Saved data entries:
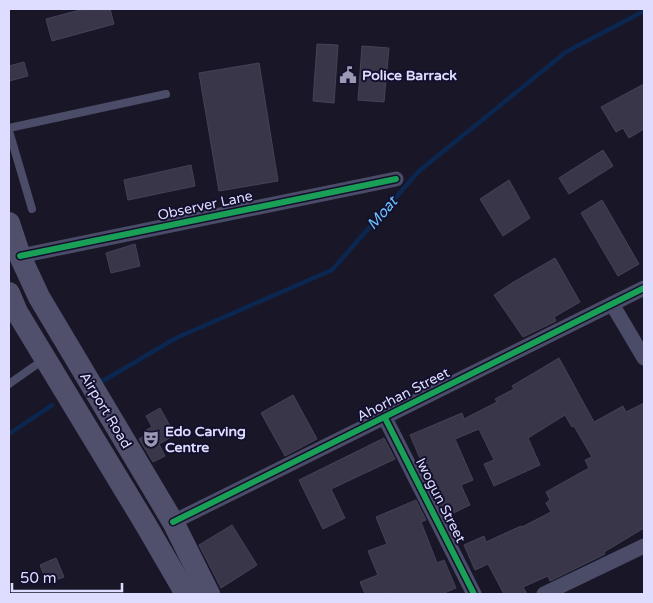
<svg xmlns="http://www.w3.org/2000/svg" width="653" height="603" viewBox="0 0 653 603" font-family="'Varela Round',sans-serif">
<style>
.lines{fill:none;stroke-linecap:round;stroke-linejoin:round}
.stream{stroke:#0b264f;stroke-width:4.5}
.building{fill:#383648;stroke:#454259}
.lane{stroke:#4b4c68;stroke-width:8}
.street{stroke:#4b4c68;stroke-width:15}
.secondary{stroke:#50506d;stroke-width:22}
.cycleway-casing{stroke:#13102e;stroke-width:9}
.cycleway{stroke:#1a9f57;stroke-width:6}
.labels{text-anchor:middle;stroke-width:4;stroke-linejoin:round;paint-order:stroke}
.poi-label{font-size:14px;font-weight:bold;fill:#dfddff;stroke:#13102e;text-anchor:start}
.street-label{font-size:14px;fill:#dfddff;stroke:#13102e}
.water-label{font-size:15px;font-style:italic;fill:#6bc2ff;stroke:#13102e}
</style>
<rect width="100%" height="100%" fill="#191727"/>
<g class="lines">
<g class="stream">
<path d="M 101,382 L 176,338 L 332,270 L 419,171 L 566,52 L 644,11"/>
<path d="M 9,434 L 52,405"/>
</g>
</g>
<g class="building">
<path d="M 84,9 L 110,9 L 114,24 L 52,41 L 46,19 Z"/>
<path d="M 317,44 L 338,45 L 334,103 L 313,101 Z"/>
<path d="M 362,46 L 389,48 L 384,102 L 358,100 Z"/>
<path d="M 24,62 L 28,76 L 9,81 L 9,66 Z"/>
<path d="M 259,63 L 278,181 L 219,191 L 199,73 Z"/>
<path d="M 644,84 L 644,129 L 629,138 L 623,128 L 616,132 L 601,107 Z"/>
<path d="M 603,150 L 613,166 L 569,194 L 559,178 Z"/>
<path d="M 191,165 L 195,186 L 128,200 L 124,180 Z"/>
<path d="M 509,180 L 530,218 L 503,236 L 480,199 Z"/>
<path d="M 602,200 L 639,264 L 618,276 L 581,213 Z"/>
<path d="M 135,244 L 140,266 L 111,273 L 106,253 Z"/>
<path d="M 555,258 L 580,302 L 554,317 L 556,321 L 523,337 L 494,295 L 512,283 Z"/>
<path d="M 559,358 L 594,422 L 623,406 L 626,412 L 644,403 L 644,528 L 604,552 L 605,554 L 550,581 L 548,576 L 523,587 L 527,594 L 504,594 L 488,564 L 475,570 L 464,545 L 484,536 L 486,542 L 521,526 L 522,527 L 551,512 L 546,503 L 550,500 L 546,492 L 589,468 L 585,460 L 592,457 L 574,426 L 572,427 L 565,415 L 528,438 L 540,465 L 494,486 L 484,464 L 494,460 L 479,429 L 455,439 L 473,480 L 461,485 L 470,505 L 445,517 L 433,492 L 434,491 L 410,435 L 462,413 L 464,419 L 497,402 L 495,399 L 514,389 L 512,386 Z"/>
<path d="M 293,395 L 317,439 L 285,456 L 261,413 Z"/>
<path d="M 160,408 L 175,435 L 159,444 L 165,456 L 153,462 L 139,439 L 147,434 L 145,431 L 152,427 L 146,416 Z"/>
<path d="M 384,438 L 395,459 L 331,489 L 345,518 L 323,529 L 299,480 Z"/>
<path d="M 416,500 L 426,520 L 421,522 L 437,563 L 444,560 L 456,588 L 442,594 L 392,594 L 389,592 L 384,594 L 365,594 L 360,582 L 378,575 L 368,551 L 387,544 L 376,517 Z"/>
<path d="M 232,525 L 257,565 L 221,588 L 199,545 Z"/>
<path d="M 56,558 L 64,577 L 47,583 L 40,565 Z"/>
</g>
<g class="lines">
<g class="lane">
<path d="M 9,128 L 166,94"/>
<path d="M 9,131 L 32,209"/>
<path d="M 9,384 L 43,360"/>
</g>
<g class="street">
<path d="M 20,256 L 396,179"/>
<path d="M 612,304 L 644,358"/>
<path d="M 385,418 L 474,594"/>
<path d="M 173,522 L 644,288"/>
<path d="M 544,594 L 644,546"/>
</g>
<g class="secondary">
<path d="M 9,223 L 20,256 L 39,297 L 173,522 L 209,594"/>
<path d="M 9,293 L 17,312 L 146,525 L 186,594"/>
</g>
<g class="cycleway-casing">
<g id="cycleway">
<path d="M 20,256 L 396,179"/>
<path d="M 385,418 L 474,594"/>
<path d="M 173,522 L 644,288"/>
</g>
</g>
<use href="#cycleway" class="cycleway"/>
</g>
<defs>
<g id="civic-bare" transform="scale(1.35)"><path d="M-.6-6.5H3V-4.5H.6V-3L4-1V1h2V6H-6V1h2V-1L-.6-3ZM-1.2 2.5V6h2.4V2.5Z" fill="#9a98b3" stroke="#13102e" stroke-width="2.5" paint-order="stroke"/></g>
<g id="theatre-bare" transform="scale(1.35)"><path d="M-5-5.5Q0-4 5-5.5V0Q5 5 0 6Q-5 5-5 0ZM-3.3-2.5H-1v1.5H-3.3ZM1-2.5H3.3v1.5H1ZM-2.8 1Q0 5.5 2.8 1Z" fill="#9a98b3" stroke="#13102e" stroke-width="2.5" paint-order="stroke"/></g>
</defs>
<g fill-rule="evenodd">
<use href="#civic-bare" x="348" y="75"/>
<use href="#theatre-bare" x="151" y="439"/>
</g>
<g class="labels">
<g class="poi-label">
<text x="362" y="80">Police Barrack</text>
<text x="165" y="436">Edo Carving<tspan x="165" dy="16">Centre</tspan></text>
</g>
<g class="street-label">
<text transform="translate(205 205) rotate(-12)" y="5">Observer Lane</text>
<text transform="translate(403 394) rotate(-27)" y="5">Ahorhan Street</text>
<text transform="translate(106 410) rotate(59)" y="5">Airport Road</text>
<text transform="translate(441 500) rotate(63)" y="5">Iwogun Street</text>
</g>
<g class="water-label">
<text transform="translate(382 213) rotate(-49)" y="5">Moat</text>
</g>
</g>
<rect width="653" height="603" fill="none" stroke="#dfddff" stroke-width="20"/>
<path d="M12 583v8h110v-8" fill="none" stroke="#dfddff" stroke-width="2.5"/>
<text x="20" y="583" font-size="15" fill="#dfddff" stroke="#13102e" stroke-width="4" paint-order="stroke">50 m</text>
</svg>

## Task objective
Please reproduce the entries from above exactly; images are not part of the copy.

## Written reply
<svg xmlns="http://www.w3.org/2000/svg" width="653" height="603" viewBox="0 0 653 603" font-family="'Varela Round',sans-serif">
<style>
.lines{fill:none;stroke-linecap:round;stroke-linejoin:round}
.stream{stroke:#0b264f;stroke-width:4.5}
.building{fill:#383648;stroke:#454259}
.lane{stroke:#4b4c68;stroke-width:8}
.street{stroke:#4b4c68;stroke-width:15}
.secondary{stroke:#50506d;stroke-width:22}
.cycleway-casing{stroke:#13102e;stroke-width:9}
.cycleway{stroke:#1a9f57;stroke-width:6}
.labels{text-anchor:middle;stroke-width:4;stroke-linejoin:round;paint-order:stroke}
.poi-label{font-size:14px;font-weight:bold;fill:#dfddff;stroke:#13102e;text-anchor:start}
.street-label{font-size:14px;fill:#dfddff;stroke:#13102e}
.water-label{font-size:15px;font-style:italic;fill:#6bc2ff;stroke:#13102e}
</style>
<rect width="100%" height="100%" fill="#191727"/>
<g class="lines">
<g class="stream">
<path d="M 101,382 L 176,338 L 332,270 L 419,171 L 566,52 L 644,11"/>
<path d="M 9,434 L 52,405"/>
</g>
</g>
<g class="building">
<path d="M 84,9 L 110,9 L 114,24 L 52,41 L 46,19 Z"/>
<path d="M 317,44 L 338,45 L 334,103 L 313,101 Z"/>
<path d="M 362,46 L 389,48 L 384,102 L 358,100 Z"/>
<path d="M 24,62 L 28,76 L 9,81 L 9,66 Z"/>
<path d="M 259,63 L 278,181 L 219,191 L 199,73 Z"/>
<path d="M 644,84 L 644,129 L 629,138 L 623,128 L 616,132 L 601,107 Z"/>
<path d="M 603,150 L 613,166 L 569,194 L 559,178 Z"/>
<path d="M 191,165 L 195,186 L 128,200 L 124,180 Z"/>
<path d="M 509,180 L 530,218 L 503,236 L 480,199 Z"/>
<path d="M 602,200 L 639,264 L 618,276 L 581,213 Z"/>
<path d="M 135,244 L 140,266 L 111,273 L 106,253 Z"/>
<path d="M 555,258 L 580,302 L 554,317 L 556,321 L 523,337 L 494,295 L 512,283 Z"/>
<path d="M 559,358 L 594,422 L 623,406 L 626,412 L 644,403 L 644,528 L 604,552 L 605,554 L 550,581 L 548,576 L 523,587 L 527,594 L 504,594 L 488,564 L 475,570 L 464,545 L 484,536 L 486,542 L 521,526 L 522,527 L 551,512 L 546,503 L 550,500 L 546,492 L 589,468 L 585,460 L 592,457 L 574,426 L 572,427 L 565,415 L 528,438 L 540,465 L 494,486 L 484,464 L 494,460 L 479,429 L 455,439 L 473,480 L 461,485 L 470,505 L 445,517 L 433,492 L 434,491 L 410,435 L 462,413 L 464,419 L 497,402 L 495,399 L 514,389 L 512,386 Z"/>
<path d="M 293,395 L 317,439 L 285,456 L 261,413 Z"/>
<path d="M 160,408 L 175,435 L 159,444 L 165,456 L 153,462 L 139,439 L 147,434 L 145,431 L 152,427 L 146,416 Z"/>
<path d="M 384,438 L 395,459 L 331,489 L 345,518 L 323,529 L 299,480 Z"/>
<path d="M 416,500 L 426,520 L 421,522 L 437,563 L 444,560 L 456,588 L 442,594 L 392,594 L 389,592 L 384,594 L 365,594 L 360,582 L 378,575 L 368,551 L 387,544 L 376,517 Z"/>
<path d="M 232,525 L 257,565 L 221,588 L 199,545 Z"/>
<path d="M 56,558 L 64,577 L 47,583 L 40,565 Z"/>
</g>
<g class="lines">
<g class="lane">
<path d="M 9,128 L 166,94"/>
<path d="M 9,131 L 32,209"/>
<path d="M 9,384 L 43,360"/>
</g>
<g class="street">
<path d="M 20,256 L 396,179"/>
<path d="M 612,304 L 644,358"/>
<path d="M 385,418 L 474,594"/>
<path d="M 173,522 L 644,288"/>
<path d="M 544,594 L 644,546"/>
</g>
<g class="secondary">
<path d="M 9,223 L 20,256 L 39,297 L 173,522 L 209,594"/>
<path d="M 9,293 L 17,312 L 146,525 L 186,594"/>
</g>
<g class="cycleway-casing">
<g id="cycleway">
<path d="M 20,256 L 396,179"/>
<path d="M 385,418 L 474,594"/>
<path d="M 173,522 L 644,288"/>
</g>
</g>
<use href="#cycleway" class="cycleway"/>
</g>
<defs>
<g id="civic-bare" transform="scale(1.35)"><path d="M-.6-6.5H3V-4.5H.6V-3L4-1V1h2V6H-6V1h2V-1L-.6-3ZM-1.2 2.5V6h2.4V2.5Z" fill="#9a98b3" stroke="#13102e" stroke-width="2.5" paint-order="stroke"/></g>
<g id="theatre-bare" transform="scale(1.35)"><path d="M-5-5.5Q0-4 5-5.5V0Q5 5 0 6Q-5 5-5 0ZM-3.3-2.5H-1v1.5H-3.3ZM1-2.5H3.3v1.5H1ZM-2.8 1Q0 5.5 2.8 1Z" fill="#9a98b3" stroke="#13102e" stroke-width="2.5" paint-order="stroke"/></g>
</defs>
<g fill-rule="evenodd">
<use href="#civic-bare" x="348" y="75"/>
<use href="#theatre-bare" x="151" y="439"/>
</g>
<g class="labels">
<g class="poi-label">
<text x="362" y="80">Police Barrack</text>
<text x="165" y="436">Edo Carving<tspan x="165" dy="16">Centre</tspan></text>
</g>
<g class="street-label">
<text transform="translate(205 205) rotate(-12)" y="5">Observer Lane</text>
<text transform="translate(403 394) rotate(-27)" y="5">Ahorhan Street</text>
<text transform="translate(106 410) rotate(59)" y="5">Airport Road</text>
<text transform="translate(441 500) rotate(63)" y="5">Iwogun Street</text>
</g>
<g class="water-label">
<text transform="translate(382 213) rotate(-49)" y="5">Moat</text>
</g>
</g>
<rect width="653" height="603" fill="none" stroke="#dfddff" stroke-width="20"/>
<path d="M12 583v8h110v-8" fill="none" stroke="#dfddff" stroke-width="2.5"/>
<text x="20" y="583" font-size="15" fill="#dfddff" stroke="#13102e" stroke-width="4" paint-order="stroke">50 m</text>
</svg>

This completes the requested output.